MILWAUKEE — There’s some risk, but the U.S. economy is strong and could weather the current worldwide storm, according to a top economic forecaster.
He made the prediction as others are cautioning that an economic downturn could be on the horizon, if only because the last recession was a long time ago by economics standards. It was a decade ago.
Jason Schenker made his remarks as keynote speaker at Milwaukee Jewish Federation’s 2019 Economic Forum. Bloomberg News has ranked Schenker first in the world for his forecast accuracy in 25 categories, including the euro, the British pound, U.S. new home sales and U.S. jobs.
A sold-out crowd attended the luncheon at The Pfister Hotel, 424 E. Wisconsin Ave., Milwaukee, on Oct. 29, 2019. This year’s Economic Forum event marked seven years of “straight talk” about the national and Milwaukee-area economy.
“While our mission is to take care of the needs of the Jewish community and build a vibrant Jewish future, we know that cannot happen without a strong, vibrant Milwaukee,” Miryam Rosenzweig, president and CEO of Milwaukee Jewish Federation, told the audience of businesspeople.
After the event, Rosenzweig said it was “humbling to be in the room with local business leaders, including many of the great philanthropists of the Milwaukee area. When business and philanthropy work together, the results are the strength we see in today’s Milwaukee. We can envision a strong future together.”
The welcoming hosts of the event included Moshe Katz, board chair of Milwaukee Jewish Federation; Linda Gorens-Levey, partner of General Capital Group; David Lubar, president and CEO of Lubar & Co; Greg Marcus, president & CEO of Marcus Corp.; and Rosenzweig. Linda Gorens-Levey, Lubar and Marcus were all co-chairs of the event, along with Allan “Bud” Selig, commissioner emeritus of Major League Baseball.
Though Schenker told the room that “the global economy isn’t growing much right now,” he expressed some optimism for the U.S. economy.
“Our economy is the strongest in the developed world,” he said. “The consumer is very, very strong and that is 70 percent of the economy.”
Locally, we may see more international interest akin to Foxconn, he said. “Everyone’s trying to get their tech manufacturing out of China fast,” he said.
The reasoning is twofold: The prospect of both tariffs against China and the management of Chinese security issues. The number of Chinese patents for quantum computing has outstripped American efforts, Schenker said, and this “is just one of the areas that has become a national security issue.” He foresees the U.S. government taking such security issues seriously.

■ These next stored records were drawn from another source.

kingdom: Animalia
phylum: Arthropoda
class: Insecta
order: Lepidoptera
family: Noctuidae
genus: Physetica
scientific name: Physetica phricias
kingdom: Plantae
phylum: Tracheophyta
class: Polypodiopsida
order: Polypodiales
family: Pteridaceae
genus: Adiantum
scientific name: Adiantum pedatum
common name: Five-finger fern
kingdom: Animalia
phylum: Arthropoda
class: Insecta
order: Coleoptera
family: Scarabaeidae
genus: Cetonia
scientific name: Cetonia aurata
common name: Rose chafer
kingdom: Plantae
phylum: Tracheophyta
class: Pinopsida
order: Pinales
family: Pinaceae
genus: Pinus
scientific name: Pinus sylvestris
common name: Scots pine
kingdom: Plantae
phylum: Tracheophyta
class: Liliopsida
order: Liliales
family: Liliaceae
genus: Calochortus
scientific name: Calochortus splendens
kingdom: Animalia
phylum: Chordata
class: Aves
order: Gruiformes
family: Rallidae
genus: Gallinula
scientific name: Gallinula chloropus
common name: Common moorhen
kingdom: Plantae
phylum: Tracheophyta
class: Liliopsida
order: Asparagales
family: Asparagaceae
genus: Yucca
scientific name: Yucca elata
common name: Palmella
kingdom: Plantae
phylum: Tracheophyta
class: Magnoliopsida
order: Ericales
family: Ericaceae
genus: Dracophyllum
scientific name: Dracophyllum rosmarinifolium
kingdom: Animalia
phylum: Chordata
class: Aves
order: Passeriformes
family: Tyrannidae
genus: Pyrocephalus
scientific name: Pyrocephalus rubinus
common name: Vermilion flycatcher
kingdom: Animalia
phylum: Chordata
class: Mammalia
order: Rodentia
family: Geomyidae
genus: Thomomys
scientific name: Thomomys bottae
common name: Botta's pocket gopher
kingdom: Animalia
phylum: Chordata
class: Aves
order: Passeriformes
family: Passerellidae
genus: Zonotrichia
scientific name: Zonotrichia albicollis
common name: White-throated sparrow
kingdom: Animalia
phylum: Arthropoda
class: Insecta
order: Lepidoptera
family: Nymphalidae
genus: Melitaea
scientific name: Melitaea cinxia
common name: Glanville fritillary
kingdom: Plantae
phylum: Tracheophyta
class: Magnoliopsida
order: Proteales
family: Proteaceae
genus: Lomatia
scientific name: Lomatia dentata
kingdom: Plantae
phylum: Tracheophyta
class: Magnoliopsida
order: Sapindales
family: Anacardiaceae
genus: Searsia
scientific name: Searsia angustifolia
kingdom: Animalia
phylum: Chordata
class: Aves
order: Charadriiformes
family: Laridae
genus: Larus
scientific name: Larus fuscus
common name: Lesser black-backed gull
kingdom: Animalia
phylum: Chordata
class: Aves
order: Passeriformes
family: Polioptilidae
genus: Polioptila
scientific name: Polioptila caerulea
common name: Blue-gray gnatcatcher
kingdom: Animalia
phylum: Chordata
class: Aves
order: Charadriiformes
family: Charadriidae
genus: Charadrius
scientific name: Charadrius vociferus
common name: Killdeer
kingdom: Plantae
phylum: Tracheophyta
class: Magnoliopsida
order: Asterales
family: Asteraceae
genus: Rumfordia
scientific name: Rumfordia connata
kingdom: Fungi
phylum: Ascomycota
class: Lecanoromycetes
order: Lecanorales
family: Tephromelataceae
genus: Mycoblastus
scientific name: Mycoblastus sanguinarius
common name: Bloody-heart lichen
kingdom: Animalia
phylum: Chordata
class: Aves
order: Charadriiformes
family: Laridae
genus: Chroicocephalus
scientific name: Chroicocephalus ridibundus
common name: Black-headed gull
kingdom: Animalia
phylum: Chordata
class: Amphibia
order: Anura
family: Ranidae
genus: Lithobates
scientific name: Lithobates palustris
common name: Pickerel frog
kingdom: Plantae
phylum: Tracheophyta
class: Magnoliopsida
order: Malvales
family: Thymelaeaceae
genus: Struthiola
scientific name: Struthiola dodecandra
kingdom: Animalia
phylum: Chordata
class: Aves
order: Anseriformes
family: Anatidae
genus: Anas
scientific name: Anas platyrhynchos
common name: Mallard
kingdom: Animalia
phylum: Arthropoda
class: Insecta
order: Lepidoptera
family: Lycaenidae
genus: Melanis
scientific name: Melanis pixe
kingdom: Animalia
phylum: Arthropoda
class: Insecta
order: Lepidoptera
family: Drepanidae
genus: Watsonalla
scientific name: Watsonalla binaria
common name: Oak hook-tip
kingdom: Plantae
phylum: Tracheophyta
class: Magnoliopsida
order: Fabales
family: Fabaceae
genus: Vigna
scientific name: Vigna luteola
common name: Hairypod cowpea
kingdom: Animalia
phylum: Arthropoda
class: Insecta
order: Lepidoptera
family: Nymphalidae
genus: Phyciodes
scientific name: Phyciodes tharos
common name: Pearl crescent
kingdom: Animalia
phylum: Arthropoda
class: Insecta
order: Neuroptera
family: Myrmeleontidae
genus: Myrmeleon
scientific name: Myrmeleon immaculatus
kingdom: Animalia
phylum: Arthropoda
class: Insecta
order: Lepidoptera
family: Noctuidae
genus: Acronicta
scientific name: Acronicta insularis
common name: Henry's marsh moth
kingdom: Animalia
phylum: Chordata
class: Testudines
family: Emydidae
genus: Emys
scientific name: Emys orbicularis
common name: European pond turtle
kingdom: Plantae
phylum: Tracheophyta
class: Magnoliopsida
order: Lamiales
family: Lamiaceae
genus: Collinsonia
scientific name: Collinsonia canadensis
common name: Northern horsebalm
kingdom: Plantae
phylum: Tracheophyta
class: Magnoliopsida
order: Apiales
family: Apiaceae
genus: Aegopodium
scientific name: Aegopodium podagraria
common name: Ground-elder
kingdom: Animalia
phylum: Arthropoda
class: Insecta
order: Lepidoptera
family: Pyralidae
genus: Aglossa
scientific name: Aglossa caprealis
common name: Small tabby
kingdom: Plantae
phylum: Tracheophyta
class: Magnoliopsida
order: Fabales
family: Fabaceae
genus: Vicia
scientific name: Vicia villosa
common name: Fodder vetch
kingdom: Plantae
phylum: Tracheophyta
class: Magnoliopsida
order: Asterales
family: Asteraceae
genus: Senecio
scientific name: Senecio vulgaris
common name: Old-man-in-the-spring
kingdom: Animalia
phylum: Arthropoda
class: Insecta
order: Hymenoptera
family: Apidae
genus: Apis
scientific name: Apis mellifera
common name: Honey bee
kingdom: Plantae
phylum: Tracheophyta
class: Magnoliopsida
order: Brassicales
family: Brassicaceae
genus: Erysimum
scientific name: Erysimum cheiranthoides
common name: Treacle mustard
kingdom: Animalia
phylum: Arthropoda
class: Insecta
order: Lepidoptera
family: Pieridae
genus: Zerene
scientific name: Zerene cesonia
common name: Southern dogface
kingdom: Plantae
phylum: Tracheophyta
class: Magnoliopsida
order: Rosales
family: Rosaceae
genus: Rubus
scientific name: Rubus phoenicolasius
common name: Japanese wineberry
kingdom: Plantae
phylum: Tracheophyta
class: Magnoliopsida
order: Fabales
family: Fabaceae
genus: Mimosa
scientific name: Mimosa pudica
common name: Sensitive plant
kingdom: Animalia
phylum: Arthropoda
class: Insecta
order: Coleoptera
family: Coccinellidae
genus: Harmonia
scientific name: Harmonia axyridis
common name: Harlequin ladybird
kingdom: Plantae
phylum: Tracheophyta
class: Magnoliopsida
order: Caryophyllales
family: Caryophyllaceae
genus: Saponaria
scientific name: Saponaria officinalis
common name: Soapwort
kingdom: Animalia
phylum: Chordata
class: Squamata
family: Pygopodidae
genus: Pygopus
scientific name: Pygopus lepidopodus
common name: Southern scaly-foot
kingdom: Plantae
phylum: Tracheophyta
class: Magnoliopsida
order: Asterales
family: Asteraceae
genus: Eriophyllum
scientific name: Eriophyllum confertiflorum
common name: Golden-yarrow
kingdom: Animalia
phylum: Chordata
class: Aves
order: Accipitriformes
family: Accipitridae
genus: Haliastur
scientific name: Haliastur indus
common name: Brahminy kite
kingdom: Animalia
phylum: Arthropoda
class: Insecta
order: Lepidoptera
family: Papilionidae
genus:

Several panelists joined Schenker on stage. They were Joel Brennan, secretary of the Wisconsin Department of Administration; Peggy Coakley, president and CEO of Coakley Brothers and Brothers Interiors; and Kevin Zaba, group executive and platform president at Rexnord.
Panelists discussed the challenge of finding workers in Wisconsin, an issue that has been coming up at similar economic events in Wisconsin for years. There was discussion of working harder than ever to embrace diversity and using technology to reduce the need for the human workers that can’t be found. Talk turned to recruiting inmates upon release from prison.
Brennan said Milwaukee’s best path will be leveraging the assets already here.
“Milwaukee is not going to be the next Austin,” he said. “We need to figure out how we can be the best Milwaukee.”
Moderator Mike Gousha, distinguished fellow in law and public policy at Marquette University Law School, asked how much politics play into the panelists’ business plans.
“Blue or red, we still make green,” Coakley said. “I think you have to put the noise aside and focus on what’s right for your organization.”